According to the bank’s lawyers, this extension of the judicial investigations would have generated “helplessness” by investigating “behind” his back. However, in an order to which Europa Press has had access, the aforementioned magistrate answers that “there has been no secret, surprise or behind-the-scenes investigation of the appellant.” For this reason, it maintains its decision to extend the investigation and carry out new proceedings after incorporating the facts of the so-called ‘Kitchen’ piece into the case and accusing both the financial institution itself and several of its employees, all of them summoned to testify as being investigated. throughout the month of October.
These “new facts” are related to the hiring of Anbycol, a company owned by former police officer Antonio Bonilla, who was identified in the judicial investigation as one of Villarejo’s collaborators, which is why he also sits on the defendant’s bench in the first trial to the commissioner for his private business. In addition, these data appear collected in two police official documents, one from April 15, 2021 and another extension from April 25, 2022, which would reflect -according to the bank itself- the content of a Bonilla mobile phone.

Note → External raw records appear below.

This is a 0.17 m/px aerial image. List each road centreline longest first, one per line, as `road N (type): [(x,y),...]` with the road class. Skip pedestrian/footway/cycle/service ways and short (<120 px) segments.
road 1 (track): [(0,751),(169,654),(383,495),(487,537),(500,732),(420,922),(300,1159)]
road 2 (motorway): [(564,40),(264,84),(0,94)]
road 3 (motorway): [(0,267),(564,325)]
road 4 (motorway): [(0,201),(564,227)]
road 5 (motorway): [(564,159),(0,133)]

However, according to the entity’s brief, when this information was found, the judge “had two options: investigate the facts in the so-called piece 7 (‘Kitchen’) or deduce testimony from them so that they could be investigated in another procedure or piece. But he did neither.” Instead, he points out, he ended the ‘Kitchen’ investigation, so BBVA understands that in this way the way to investigate these “new facts” was closed.
“Neither irregularity nor impairment”
The head of the Central Investigating Court number 6 replies that, in addition to there being no secret investigation, “neither has an investigation been artificially prolonged nor have surprise proceedings been agreed upon, but rather its practice has been estimated as soon as it has been received. the final official letter” and within the deadline. “No type of irregularity, injury or impairment is appreciated, neither of the right of defense of the appellant party nor of the rules that govern the orderly prosecution of the process,” insists the magistrate.

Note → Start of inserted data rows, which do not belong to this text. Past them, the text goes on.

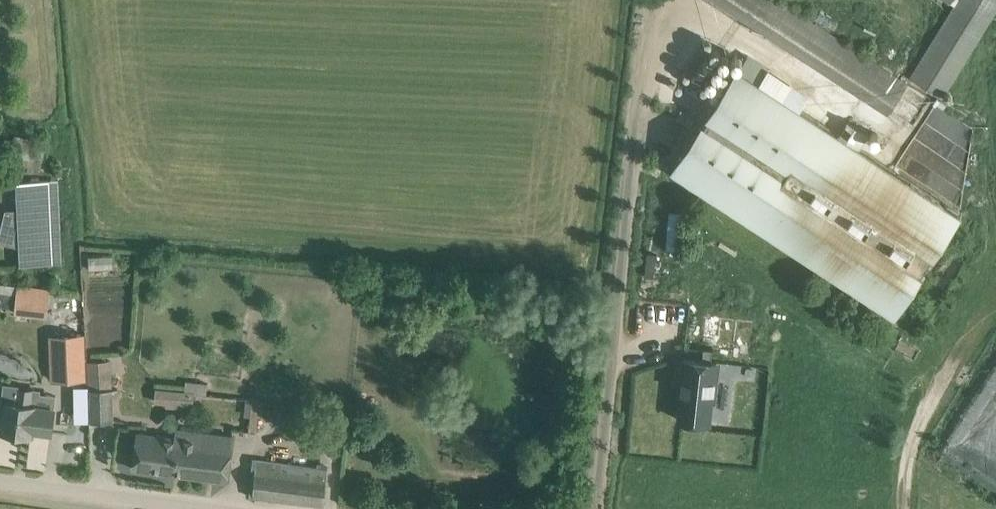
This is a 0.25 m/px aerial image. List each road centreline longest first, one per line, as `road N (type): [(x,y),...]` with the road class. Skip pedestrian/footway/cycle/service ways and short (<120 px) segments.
road 1 (track): [(594,508),(653,0)]
road 2 (unclassified): [(155,508),(0,489)]

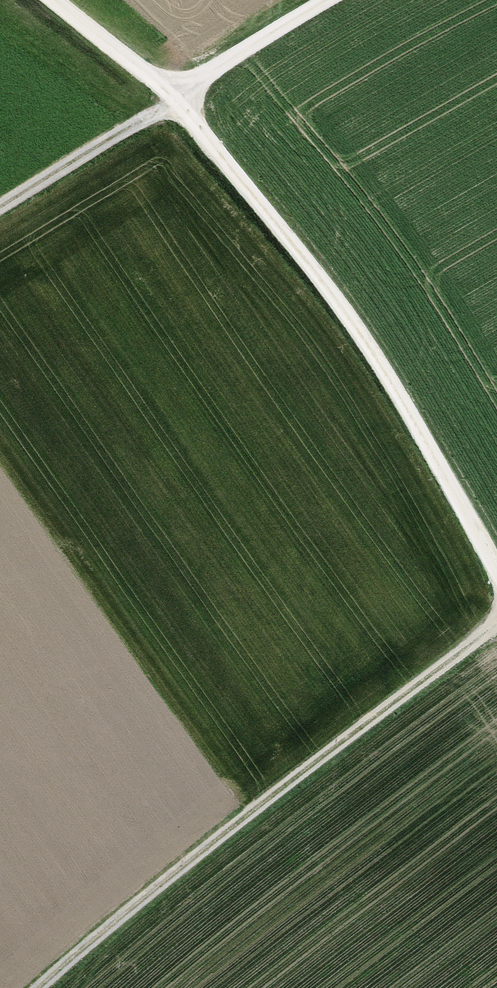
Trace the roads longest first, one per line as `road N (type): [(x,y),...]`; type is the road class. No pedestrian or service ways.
road 1 (track): [(62,0),(179,94),(352,322),(496,568)]
road 2 (track): [(496,624),(222,835),(42,987)]
road 3 (track): [(179,94),(0,203)]
road 4 (track): [(179,94),(324,0)]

García Castellón affirms that this is not “any type of new, unknown illicit and about which there was no type of suspicion (…), but rather the pre-existence of a specific separate piece on such facts highlights that it has already been was aware of the factual substratum that concerns us, without prejudice to the fact that successive police reports have outlined and specified the criminal attributions”. “The cause is unique” and “no type of separation can be made, nor can borders be established, nor can it operate independently », he maintains.
In any case, the bank used in its appeal that it is about facts that are not related to the hiring of Villarejo. The only link with the ‘BBVA piece’ would be, in his opinion, “the mere circumstance that Antonio Bonilla was director of operations for this company some time ago”, something that he considers insufficient.
For this reason, BBVA’s lawyers -which was already listed as a defendant before these movements- denounce that “they continue to try to keep alive, by all means, an instruction that is amply exhausted.” In this separate piece of the so-called ‘Tandem case’, the judge puts the magnifying glass on the bank’s contracts with Cenyt, the Villarejo business group, to “execute” different projects at least between 2004 and 2017, some works for which said entity would have paid more than ten million euros.